> [Aim A]: In the pandas thread, list all the string values that the example DataFrame holds in column c1.
> [Aim B]:
Answer these questions from the pandas thread:
(i) What reputation does the person asking the question have?
(ii) How many views does the question show?
(iii) What per-loop time is reported for EdChum's suggestion?
> [Aim C]: Transcribe the part of the pandas thread that opens with the words containing "Reputation: 11" and closes with "a long decimal.".

> [Passage]:
::::::::::

Reputation: 11
My question is similar to the following post/question: Find the length of the longest string in a Pandas DataFrame column
However, I'm wondering how to find the longest string across a dataframe with multiple columns. The solution for the above-mentioned post is fixed for a single column. How would I evaluate all columns in a data frame and find the longest length? Note, the longest item may not be a string. It may be a long decimal.
Upvotes: 0
Views: 9092
Reputation: 25209
You can achieve that by searching for maximum within columns and then finding maximum over the result:
np.random.seed(123)
df = pd.DataFrame({
'c1': ['abc','a','ghjhkkhgjgj'],
'c2': np.random.randint(1,1e9,3)
})
df
c1 c2
0 abc 843828735
1 a 914636142
2 ghjhkkhgjgj 155217279
max(df.astype('str').applymap(lambda x: len(x)).max())
11
In case you want the string itself:
mask = df.astype('str').applymap(lambda x: len(x)) >= max(df.astype('str').applymap(lambda x: len(x)).max())
df[mask]
c1 c2
0 NaN NaN
1 NaN NaN
2 ghjhkkhgjgj NaN
Timing comparison vs EdChum's suggestion
%timeit max(df.astype('str').applymap(lambda x: len(x)).max())
100 loops, best of 3: 2.11 ms per loop
%timeit df.astype(str).apply(lambda x: x.str.len()).max().max()
100 loops, best of 3: 2.71 ms per loop
(please take into account, this is still a small df)
Upvotes: 1

::::::::::

Records from a dataset

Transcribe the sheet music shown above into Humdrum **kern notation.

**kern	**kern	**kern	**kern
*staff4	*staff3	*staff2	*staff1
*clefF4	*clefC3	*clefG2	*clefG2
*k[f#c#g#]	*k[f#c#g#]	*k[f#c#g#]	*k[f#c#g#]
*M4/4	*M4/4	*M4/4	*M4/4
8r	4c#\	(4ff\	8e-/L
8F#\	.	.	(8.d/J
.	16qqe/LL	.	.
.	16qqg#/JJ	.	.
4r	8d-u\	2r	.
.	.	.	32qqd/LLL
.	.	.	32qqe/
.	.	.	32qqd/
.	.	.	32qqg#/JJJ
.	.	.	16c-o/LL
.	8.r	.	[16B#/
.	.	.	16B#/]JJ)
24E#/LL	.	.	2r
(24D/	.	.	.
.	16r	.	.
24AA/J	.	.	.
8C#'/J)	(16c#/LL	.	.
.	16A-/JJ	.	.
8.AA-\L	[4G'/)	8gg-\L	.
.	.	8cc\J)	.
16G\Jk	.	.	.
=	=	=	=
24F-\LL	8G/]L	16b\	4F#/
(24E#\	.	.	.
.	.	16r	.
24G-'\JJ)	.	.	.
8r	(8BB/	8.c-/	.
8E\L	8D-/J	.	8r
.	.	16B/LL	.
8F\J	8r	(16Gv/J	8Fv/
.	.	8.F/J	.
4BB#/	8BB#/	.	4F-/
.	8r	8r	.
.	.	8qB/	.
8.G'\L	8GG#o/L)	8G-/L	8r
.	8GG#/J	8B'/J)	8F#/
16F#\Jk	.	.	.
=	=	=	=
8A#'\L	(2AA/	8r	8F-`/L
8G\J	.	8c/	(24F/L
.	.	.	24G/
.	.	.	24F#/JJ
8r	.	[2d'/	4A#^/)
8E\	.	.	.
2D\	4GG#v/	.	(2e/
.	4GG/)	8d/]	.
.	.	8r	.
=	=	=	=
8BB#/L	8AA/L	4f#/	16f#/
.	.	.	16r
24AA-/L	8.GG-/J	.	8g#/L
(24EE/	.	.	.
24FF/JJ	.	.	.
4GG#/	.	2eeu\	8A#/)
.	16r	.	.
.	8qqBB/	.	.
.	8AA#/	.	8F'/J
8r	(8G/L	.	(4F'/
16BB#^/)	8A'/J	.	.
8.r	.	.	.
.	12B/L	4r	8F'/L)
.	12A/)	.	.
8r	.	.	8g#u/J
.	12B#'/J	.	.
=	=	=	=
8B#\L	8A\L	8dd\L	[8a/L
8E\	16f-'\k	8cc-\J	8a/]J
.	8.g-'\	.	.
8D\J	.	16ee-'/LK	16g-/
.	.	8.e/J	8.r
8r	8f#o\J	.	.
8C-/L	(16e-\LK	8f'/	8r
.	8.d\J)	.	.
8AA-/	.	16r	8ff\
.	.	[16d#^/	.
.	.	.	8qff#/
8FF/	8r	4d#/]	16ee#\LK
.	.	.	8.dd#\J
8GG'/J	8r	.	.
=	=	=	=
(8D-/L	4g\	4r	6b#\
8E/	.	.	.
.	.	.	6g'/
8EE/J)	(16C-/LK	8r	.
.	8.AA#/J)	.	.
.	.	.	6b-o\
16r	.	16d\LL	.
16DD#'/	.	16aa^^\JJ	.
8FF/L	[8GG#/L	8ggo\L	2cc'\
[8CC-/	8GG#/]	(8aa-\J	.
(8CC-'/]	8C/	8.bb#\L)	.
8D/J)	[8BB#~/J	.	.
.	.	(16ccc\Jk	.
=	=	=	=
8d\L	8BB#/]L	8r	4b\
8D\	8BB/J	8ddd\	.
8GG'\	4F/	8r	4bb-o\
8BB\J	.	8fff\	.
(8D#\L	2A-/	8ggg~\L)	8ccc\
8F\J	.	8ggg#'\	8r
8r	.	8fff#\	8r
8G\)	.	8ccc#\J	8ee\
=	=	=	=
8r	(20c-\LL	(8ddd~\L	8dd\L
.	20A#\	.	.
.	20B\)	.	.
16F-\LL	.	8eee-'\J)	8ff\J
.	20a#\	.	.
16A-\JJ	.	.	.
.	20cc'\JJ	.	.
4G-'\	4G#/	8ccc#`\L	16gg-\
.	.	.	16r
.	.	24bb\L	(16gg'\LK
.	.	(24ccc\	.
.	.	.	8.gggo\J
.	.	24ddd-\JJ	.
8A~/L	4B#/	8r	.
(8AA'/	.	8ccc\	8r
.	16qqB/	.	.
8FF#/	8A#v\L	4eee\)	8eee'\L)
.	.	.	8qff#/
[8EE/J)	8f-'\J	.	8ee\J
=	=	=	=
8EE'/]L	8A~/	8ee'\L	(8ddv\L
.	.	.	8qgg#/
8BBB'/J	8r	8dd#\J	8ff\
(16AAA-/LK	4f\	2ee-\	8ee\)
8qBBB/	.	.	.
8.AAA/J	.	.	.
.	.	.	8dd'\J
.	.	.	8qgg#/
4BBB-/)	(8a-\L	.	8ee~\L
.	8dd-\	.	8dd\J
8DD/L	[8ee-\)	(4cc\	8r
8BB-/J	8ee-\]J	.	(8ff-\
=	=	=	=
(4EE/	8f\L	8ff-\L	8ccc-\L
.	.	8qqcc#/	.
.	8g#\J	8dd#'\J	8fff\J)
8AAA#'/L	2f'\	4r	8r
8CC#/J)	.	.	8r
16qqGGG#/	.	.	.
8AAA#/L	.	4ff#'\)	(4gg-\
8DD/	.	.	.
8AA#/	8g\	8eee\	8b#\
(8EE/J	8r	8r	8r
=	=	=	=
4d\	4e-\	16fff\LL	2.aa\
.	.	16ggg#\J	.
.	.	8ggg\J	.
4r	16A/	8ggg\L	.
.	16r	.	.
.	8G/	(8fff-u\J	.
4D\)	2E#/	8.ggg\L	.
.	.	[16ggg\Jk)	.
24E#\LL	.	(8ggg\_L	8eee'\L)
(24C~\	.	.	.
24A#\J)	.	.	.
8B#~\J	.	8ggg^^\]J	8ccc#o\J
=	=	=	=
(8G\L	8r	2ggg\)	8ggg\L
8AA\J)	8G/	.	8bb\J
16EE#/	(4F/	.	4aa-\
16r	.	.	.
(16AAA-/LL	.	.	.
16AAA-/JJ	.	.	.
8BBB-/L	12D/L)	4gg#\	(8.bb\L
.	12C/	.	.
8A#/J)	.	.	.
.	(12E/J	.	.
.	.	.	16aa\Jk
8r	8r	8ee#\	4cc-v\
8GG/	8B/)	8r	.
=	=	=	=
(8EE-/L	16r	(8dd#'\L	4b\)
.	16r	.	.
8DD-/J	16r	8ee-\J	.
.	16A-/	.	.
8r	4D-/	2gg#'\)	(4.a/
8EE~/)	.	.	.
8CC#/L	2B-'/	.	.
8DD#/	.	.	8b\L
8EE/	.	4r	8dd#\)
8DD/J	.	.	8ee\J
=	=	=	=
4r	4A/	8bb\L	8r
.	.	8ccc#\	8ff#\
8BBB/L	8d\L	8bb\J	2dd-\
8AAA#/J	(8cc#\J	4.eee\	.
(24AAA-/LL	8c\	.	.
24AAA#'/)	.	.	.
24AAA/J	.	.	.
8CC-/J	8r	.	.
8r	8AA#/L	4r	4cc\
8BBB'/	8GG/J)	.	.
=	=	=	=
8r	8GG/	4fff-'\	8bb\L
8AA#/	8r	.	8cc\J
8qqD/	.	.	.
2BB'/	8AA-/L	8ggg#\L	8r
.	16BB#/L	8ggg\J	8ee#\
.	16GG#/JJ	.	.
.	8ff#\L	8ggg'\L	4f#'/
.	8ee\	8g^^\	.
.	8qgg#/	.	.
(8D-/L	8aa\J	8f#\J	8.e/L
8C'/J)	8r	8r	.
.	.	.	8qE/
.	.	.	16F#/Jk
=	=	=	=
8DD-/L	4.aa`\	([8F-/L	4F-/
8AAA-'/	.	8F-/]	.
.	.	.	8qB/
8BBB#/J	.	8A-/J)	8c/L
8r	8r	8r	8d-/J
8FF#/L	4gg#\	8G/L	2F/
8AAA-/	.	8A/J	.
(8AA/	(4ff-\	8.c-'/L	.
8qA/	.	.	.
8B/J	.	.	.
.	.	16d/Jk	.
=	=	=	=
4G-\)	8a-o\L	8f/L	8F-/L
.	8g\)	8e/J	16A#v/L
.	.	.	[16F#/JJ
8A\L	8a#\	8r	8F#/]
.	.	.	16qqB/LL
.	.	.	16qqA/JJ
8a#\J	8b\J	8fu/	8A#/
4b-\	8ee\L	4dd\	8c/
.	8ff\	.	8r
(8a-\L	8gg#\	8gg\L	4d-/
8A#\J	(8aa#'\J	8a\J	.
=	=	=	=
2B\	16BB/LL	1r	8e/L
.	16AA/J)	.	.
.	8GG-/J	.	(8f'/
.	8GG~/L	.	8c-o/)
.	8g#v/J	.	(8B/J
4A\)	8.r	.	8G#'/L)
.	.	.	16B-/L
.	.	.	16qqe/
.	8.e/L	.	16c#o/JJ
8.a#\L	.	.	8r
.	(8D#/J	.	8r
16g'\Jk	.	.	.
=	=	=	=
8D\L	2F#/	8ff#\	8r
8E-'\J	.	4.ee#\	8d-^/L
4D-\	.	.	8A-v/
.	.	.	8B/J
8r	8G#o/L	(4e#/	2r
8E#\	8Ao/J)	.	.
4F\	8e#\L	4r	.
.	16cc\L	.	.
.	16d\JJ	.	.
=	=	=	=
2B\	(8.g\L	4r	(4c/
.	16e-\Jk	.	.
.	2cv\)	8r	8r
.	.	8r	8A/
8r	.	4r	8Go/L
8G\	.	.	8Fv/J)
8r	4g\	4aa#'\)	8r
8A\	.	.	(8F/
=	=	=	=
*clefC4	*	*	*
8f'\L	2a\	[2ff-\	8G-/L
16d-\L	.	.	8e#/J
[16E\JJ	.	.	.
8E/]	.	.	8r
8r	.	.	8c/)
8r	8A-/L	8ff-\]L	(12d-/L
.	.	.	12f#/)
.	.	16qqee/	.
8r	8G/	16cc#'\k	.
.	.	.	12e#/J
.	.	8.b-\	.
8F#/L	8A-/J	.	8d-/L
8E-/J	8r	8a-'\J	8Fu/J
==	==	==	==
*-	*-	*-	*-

::::::::::

> [Exercise output A]:
abc
a
ghjhkkhgjgj

> [Exercise output B]:
(i) 11
(ii) 9092
(iii) 2.71 ms per loop

> [Exercise output C]:
Reputation: 11
My question is similar to the following post/question: Find the length of the longest string in a Pandas DataFrame column
However, I'm wondering how to find the longest string across a dataframe with multiple columns. The solution for the above-mentioned post is fixed for a single column. How would I evaluate all columns in a data frame and find the longest length? Note, the longest item may not be a string. It may be a long decimal.